Ghjuncaghju : avis défavorable du Conseil national de protection de la nature
Bonne nouvelle pour les défenseurs de l'environement et plus particulièrement pour le collectif Tavignanu Vivu
Ghjuncaghju : avis défavorable du Conseil national de protection de la nature
Bonne nouvelle pour les défenseurs de l’environnement et plus particulièrement pour le collectif Tavignanu Vivu : le 25 septembre dernier, le CNPN (Conseil national de protection de la nature) a rendu un avis défavorable concernant le Projet de centre d’enfouissement de Ghjuncaghju. Ci-dessous l’intégralité de l’avis (source Tavignanu Vivu et U Levante).
Contexte
Le projet est porté par la SARL Oriente Environnement et propose la création d’une ISDND (Installation de stockage de déchets non dangereux) pour des déchets ménagers non valorisables de 2,1 millions de m³ et pour des terres amiantifères 750 000 m³. Avec une emprise globale de 35 hectares, il se situe pour trois de ces quatre côtés dans un large méandre du fleuve Tavignano qui fait l’objet d’un site Natura 2000 et d’une trame turquoise (verte et bleue). Ce projet est très contesté localement pour différentes raisons : pour l’OEC (Office de l’Environnement de la Corse), il est vraiment très proche d’une zone d’exclusion d’enfouissement, sinon sur une zone d’enjeux environnementaux forts et connus (la zone d’ISDND se situe dans la seconde zone) ; pour la Chambre d’agriculture de Haute-Corse et le SRADDET (Schéma régional d’aménagement, de développement durable et d’égalité des territoires), le projet se situe dans un espace stratégique agricole (ESA) du PADDUC (Plan d’Aménagement et de Développement Durable de la Corse) ; la commune concernée, Giuncaggio et les communes voisines d’Antisanti, de Piedicorte di Gaggio, de Casevecchie se sont prononcées contre ce projet ; 4) le projet a suscité localement la création locale d’un collectif d’habitants (« Tavignanu Vivu » ou « pour le Tavignane vivant ») ; 5) le Préfet de région avait refusé le dossier en 2020, mais cette décision a été annulée par la suite par le tribunal administratif de Marseille.
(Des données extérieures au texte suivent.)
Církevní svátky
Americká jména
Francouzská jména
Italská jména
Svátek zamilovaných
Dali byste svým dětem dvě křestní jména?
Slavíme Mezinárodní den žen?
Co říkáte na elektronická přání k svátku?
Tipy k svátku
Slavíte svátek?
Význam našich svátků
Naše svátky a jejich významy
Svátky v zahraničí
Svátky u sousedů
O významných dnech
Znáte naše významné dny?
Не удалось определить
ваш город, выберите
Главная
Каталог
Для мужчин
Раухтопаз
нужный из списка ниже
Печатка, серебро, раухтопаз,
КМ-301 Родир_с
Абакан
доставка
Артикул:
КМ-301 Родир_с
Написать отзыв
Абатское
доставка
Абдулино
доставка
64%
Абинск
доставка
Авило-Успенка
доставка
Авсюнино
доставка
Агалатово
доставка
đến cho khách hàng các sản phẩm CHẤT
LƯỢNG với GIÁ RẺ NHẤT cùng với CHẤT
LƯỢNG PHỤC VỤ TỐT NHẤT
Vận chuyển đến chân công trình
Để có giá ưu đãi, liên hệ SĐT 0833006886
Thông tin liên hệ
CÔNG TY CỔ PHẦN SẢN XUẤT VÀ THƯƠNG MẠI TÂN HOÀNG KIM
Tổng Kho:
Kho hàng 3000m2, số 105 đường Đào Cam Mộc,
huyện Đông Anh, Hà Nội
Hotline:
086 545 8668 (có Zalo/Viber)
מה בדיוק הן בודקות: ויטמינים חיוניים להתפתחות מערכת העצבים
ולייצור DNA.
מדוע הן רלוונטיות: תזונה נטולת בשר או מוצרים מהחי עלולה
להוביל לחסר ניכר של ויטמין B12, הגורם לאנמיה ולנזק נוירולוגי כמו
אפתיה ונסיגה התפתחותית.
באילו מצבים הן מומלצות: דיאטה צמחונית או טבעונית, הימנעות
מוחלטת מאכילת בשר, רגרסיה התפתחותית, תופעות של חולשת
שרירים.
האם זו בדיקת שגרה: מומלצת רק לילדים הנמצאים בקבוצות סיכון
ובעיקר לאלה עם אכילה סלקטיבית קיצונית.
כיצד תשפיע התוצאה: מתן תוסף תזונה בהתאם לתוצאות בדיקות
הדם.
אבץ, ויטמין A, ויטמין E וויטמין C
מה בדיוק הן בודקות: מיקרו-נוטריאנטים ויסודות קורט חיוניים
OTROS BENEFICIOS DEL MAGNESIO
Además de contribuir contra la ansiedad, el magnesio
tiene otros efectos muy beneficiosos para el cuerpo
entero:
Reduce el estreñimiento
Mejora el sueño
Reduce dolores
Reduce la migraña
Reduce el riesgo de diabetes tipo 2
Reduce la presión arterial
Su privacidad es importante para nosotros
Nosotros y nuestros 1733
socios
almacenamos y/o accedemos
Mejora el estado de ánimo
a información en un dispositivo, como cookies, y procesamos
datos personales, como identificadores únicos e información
Enfin, la DREAL (Direction régionale de l'environnement, de l'aménagement et du logement) et le CSRPN (Conseil Scientifique Régional du Patrimoine Naturel) concernés ont soulevé beaucoup de problèmes dans leur avis.
Raison impérative d’intérêt public majeur
Le fondement de ce dossier, à savoir le besoin de créer des ISDND en Corse, n’est pas contestable. Par contre, l’intérêt public majeur du projet mérite d’être discuté ici, notamment au vu des omissions dans le dossier des autres ISDND en service et en construction sur l’île, à savoir Viggianello (Corse du Sud) – 58 000 tonnes de déchets résiduels par an (ordures ménagères et tout-venant) et Prunelli di Fium’orbu (Haute-Corse) – 45 000 t/ an. En outre, un autre projet a été validé en Haute-Corse et entrera prochainement en phase de construction, à savoir le projet de Monte (100 000 t/an). De plus, le plan de prévention de gestion des déchets non dangereux (PPGDND) de Corse prévoit trois secteurs d’ISDND (Nord, Ouest et Sud). Ici c’est le projet Nord. Au vu de ces sites actifs et prévus dans les secteurs Sud et Nord, c’est plutôt dans le secteur Ouest que le besoin d’ISDND est grand, surtout qu’il inclut Ajaccio et les communes voisines en pleine urbanisation. Coté chiffres, la Corse produit actuellement 160 000 tonnes de déchets par an. Cependant, ce PPGDND prévoit l’application des lois récentes sur la croissance verte et sur l’économie circulaire et donc programme une réduction de cette production à 110 000 tonnes par an entre 2025 et 2034, puis à moins de 50 000 tonnes après 2035. Enfin, le dimensionnement de ce projet n’est jamais discuté, notamment au regard de l’équilibre à trouver avec les impacts sur la biodiversité. Toutes ces informations manquent cruellement à ce dossier, ce qui est fort regrettable ici, car elles changent notablement le cadre d’évaluation de cette RIIPM (raison impérative d'intérêt public majeur). Cette condition d’octroi est donc clairement remise en cause ici à la lumière de ces nouvelles informations.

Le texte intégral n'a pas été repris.